● Yapılacak İşlem 1
İSİG raporuyla ilgili metne göre aşağıdaki soruları yanıtlayın.
(a) İSİG'in duyurusuna göre, gerekli sağlık önlemleri alınmadığı için yaşamını yitiren işçi sayısı en az kaçtır?
(b) İkinci rapor hangi iki konuya ayrılmıştır?
(c) Raporda hasta ve ölüm oranlarının en fazla nerede görüldüğü belirtilmiştir?
● Yapılacak İşlem 2
İSİG raporuyla ilgili metinde "Covid-19 salgını nedeniyle" sözcüklerinden "kentlerde görüldüğü belirtildi." sözcüklerine kadar her şeyi yeniden yazın; bunu yaparken "Kovid-19" adını "COVID-19" olarak değiştirin.

● Metin Bölümü

Covid-19 salgını nedeniyle 15 Mart’tan bu yana 4 bin 96 kişi yaşamını yitirirken, İSİG, bunlardan en az 128’inin gerekli sağlık önlemleri alınmadığı için yaşamını yitiren işçiler olduğunu duyurdu.
İstanbul İşçi Sağlığı ve Güvenliği (İSİG) Meclisi, koronavirüs (Kovid-19) salgını nedeniyle çalışma yaşamında ortaya çıkan sorunlara ilişkin hazırladığı ikinci raporunu yayınladı.
İkinci rapor, iş yerlerinde koronavirüse karşı alınan tedbirler ile virüs kaynaklı işçi ölümlerine ayrıldı. 11 Mart ile 10 Mayıs arasında en az 128 işçinin salgın nedeniyle yaşamını yitirdiğine dikkat çekilen raporda, işyerlerinin “can pazarına” dönüştürüldüğü uyarısı yapıldı.
Üretim merkezleri tehdit ediyor
Raporda, salgının bir “sınıf sorunu” olduğu izlenen politikalarla ortaya çıktığı ifade edilirken, hasta ve ölüm oranlarının en fazla üretim merkezlerinin bulunduğu kentlerde görüldüğü belirtildi.

● Çıkarılan Veriler
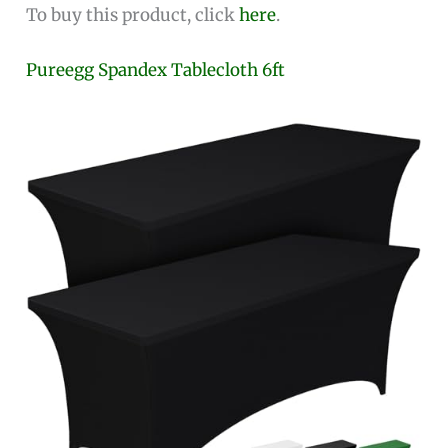
To buy this product, click
here
.
Pureegg Spandex Tablecloth 6ft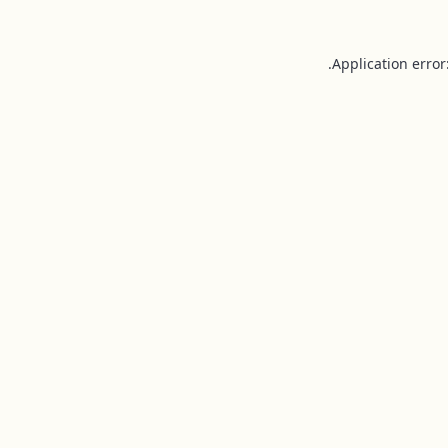
Application error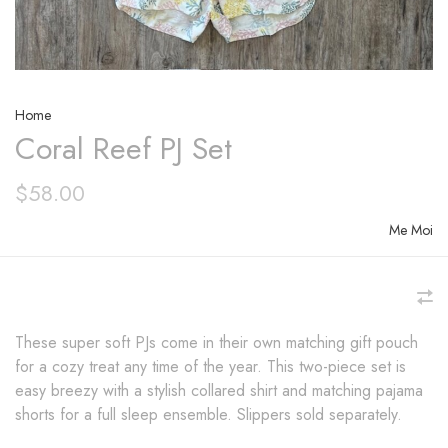
Home
Coral Reef PJ Set
$58.00
Me Moi
These super soft PJs come in their own matching gift pouch
for a cozy treat any time of the year. This two-piece set is
easy breezy with a stylish collared shirt and matching pajama
shorts for a full sleep ensemble. Slippers sold separately.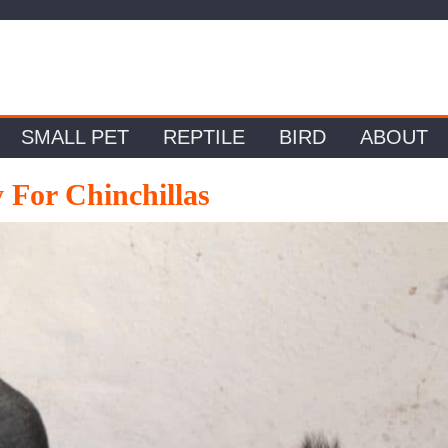
SMALL PET
REPTILE
BIRD
ABOUT
 For Chinchillas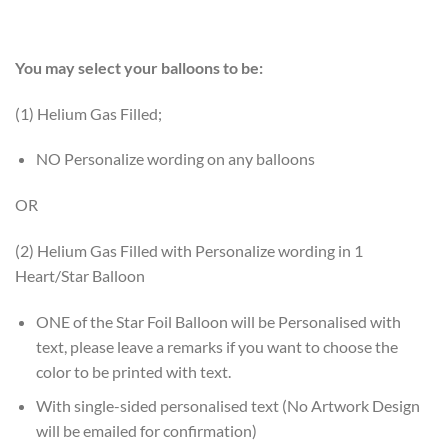
You may select your balloons to be:
(1) Helium Gas Filled;
NO Personalize wording on any balloons
OR
(2) Helium Gas Filled with Personalize wording in 1
Heart/Star Balloon
ONE of the Star Foil Balloon will be Personalised with
text, please leave a remarks if you want to choose the
color to be printed with text.
With single-sided personalised text (No Artwork Design
will be emailed for confirmation)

● Görev Yanıtı 1
(a) En az 128.
(b) İş yerlerinde koronavirüse karşı alınan tedbirlere ve virüs kaynaklı işçi ölümlerine.
(c) En fazla üretim merkezlerinin bulunduğu kentlerde.

● Görev Yanıtı 2
Covid-19 salgını nedeniyle 15 Mart’tan bu yana 4 bin 96 kişi yaşamını yitirirken, İSİG, bunlardan en az 128’inin gerekli sağlık önlemleri alınmadığı için yaşamını yitiren işçiler olduğunu duyurdu.
İstanbul İşçi Sağlığı ve Güvenliği (İSİG) Meclisi, koronavirüs (COVID-19) salgını nedeniyle çalışma yaşamında ortaya çıkan sorunlara ilişkin hazırladığı ikinci raporunu yayınladı.
İkinci rapor, iş yerlerinde koronavirüse karşı alınan tedbirler ile virüs kaynaklı işçi ölümlerine ayrıldı. 11 Mart ile 10 Mayıs arasında en az 128 işçinin salgın nedeniyle yaşamını yitirdiğine dikkat çekilen raporda, işyerlerinin “can pazarına” dönüştürüldüğü uyarısı yapıldı.
Üretim merkezleri tehdit ediyor
Raporda, salgının bir “sınıf sorunu” olduğu izlenen politikalarla ortaya çıktığı ifade edilirken, hasta ve ölüm oranlarının en fazla üretim merkezlerinin bulunduğu kentlerde görüldüğü belirtildi.